Figure out the number of lines in the entries that hold the string "size", then give that number and nothing else.

+++ Material provided

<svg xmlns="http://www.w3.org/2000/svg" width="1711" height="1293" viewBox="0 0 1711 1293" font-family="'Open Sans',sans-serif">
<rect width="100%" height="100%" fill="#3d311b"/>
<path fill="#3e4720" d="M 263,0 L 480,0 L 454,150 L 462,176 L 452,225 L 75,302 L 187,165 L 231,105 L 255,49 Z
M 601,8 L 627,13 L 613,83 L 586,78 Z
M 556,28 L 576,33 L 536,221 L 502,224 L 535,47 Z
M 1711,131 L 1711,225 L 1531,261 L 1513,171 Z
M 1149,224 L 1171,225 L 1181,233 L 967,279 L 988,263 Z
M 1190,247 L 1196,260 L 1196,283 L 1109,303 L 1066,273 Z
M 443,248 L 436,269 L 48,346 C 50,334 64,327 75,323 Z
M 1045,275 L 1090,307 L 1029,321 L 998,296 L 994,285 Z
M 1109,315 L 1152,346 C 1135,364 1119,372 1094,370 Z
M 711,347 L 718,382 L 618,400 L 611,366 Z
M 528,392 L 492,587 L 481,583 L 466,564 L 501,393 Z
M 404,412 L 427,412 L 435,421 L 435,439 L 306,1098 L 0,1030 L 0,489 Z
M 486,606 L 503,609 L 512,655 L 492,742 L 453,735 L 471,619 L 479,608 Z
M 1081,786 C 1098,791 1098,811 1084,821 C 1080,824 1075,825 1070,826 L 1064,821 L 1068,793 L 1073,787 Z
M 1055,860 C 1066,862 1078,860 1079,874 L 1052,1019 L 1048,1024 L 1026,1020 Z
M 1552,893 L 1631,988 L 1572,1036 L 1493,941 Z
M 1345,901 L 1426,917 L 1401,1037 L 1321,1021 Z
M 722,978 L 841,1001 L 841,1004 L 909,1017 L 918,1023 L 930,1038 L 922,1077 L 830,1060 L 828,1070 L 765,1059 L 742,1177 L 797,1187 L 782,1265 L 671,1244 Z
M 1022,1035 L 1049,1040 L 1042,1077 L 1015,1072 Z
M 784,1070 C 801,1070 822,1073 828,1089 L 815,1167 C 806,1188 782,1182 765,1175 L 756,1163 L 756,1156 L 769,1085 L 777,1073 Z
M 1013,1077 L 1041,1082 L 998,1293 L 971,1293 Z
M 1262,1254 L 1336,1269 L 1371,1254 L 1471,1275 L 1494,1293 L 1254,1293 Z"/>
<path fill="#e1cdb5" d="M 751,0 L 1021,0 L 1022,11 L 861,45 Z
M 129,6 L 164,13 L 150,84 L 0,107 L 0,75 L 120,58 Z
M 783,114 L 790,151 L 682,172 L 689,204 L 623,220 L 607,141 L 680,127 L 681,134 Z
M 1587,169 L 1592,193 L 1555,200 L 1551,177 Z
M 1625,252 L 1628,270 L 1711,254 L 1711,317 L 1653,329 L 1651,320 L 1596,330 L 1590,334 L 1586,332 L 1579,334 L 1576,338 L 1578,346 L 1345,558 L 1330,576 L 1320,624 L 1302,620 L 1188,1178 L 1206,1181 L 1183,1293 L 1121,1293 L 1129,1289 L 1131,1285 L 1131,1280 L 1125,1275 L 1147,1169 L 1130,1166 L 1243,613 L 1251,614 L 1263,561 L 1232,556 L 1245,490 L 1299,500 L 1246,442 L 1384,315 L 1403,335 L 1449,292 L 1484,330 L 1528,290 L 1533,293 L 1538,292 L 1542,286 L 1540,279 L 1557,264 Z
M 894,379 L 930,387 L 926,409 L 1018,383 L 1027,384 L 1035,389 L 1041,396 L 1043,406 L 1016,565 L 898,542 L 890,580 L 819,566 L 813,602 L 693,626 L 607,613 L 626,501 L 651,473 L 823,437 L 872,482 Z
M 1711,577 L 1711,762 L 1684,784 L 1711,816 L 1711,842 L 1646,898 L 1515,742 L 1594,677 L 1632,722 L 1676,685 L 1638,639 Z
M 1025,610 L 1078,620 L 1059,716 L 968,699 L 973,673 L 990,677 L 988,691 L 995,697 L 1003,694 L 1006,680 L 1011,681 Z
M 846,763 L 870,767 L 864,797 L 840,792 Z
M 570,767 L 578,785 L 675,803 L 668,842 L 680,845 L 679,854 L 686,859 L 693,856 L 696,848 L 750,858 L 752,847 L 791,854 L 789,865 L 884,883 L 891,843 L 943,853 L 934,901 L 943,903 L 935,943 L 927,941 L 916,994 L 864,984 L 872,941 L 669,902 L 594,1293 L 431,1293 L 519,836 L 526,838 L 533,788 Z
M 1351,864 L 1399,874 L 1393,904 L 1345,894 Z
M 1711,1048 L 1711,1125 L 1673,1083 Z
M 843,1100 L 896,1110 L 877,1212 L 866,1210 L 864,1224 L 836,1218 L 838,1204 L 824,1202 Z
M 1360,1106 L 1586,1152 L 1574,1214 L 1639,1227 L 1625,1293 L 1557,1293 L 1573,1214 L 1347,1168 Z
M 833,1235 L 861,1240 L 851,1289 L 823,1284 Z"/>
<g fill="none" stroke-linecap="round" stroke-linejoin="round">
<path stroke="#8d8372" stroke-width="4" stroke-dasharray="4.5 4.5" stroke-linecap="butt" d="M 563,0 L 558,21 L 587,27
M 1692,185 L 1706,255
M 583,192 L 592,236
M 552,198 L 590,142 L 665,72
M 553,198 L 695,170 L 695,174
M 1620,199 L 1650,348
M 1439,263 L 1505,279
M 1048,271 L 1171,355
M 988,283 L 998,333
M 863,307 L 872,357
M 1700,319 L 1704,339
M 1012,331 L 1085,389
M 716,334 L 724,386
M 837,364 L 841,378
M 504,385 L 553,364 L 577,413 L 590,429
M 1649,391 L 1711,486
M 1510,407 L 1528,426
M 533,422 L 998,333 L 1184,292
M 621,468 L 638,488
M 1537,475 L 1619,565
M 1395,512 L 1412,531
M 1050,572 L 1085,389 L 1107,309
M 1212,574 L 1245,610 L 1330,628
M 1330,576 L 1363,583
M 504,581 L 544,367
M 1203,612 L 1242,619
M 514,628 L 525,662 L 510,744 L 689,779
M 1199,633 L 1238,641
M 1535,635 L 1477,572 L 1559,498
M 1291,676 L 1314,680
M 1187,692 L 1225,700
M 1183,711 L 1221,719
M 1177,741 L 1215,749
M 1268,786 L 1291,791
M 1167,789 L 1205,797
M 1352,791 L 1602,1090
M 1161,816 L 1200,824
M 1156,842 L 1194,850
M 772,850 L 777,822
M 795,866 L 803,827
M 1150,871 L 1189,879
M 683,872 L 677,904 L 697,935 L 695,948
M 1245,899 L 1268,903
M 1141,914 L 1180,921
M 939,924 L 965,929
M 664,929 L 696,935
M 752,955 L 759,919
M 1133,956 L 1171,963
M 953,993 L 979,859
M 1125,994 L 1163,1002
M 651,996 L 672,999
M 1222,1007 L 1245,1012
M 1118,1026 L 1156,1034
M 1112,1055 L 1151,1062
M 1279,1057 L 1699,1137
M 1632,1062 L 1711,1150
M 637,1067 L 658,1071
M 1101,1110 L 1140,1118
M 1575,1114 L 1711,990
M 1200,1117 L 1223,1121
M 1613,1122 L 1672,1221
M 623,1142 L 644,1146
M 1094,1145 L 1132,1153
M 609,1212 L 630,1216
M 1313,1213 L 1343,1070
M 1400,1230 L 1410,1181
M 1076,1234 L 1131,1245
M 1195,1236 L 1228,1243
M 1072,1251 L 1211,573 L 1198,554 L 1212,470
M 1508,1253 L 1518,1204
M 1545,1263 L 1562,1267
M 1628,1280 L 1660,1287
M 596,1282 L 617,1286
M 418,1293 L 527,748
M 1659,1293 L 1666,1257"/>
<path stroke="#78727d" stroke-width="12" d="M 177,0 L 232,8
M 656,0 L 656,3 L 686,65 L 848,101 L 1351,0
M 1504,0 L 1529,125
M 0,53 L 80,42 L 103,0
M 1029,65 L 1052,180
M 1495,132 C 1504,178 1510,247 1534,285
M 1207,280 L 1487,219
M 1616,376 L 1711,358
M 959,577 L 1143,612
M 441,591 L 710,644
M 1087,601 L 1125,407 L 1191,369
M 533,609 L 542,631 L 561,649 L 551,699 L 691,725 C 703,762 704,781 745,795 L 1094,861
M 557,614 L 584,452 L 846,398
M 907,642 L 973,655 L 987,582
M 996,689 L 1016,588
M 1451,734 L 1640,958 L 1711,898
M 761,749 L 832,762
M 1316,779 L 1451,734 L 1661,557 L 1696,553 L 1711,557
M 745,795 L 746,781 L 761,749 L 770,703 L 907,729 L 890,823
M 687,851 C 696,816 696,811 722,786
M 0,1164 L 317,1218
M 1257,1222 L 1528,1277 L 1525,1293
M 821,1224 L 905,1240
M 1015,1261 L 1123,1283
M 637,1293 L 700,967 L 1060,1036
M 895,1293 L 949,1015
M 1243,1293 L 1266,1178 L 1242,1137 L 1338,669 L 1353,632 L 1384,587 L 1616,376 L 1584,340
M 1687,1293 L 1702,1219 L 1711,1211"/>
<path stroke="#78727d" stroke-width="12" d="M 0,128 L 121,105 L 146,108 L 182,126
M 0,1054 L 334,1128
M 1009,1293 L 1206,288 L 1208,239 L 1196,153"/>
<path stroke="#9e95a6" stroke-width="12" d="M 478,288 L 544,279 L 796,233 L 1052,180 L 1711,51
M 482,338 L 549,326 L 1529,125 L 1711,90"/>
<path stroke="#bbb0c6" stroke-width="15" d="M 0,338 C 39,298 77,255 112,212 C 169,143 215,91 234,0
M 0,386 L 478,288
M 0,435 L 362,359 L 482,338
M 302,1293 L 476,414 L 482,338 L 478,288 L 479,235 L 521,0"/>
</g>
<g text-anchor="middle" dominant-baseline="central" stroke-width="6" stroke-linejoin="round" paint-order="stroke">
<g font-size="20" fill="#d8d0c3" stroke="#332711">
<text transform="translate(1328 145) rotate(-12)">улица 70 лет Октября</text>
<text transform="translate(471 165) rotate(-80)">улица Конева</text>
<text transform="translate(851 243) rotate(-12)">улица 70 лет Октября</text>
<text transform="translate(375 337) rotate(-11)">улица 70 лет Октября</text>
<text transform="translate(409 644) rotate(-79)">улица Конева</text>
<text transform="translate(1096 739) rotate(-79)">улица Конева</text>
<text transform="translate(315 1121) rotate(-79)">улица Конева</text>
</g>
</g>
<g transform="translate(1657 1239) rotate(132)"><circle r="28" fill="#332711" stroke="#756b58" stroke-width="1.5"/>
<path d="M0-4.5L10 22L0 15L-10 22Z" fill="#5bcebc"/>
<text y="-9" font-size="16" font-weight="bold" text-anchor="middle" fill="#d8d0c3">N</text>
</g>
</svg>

++++++

Result of the exercise:
2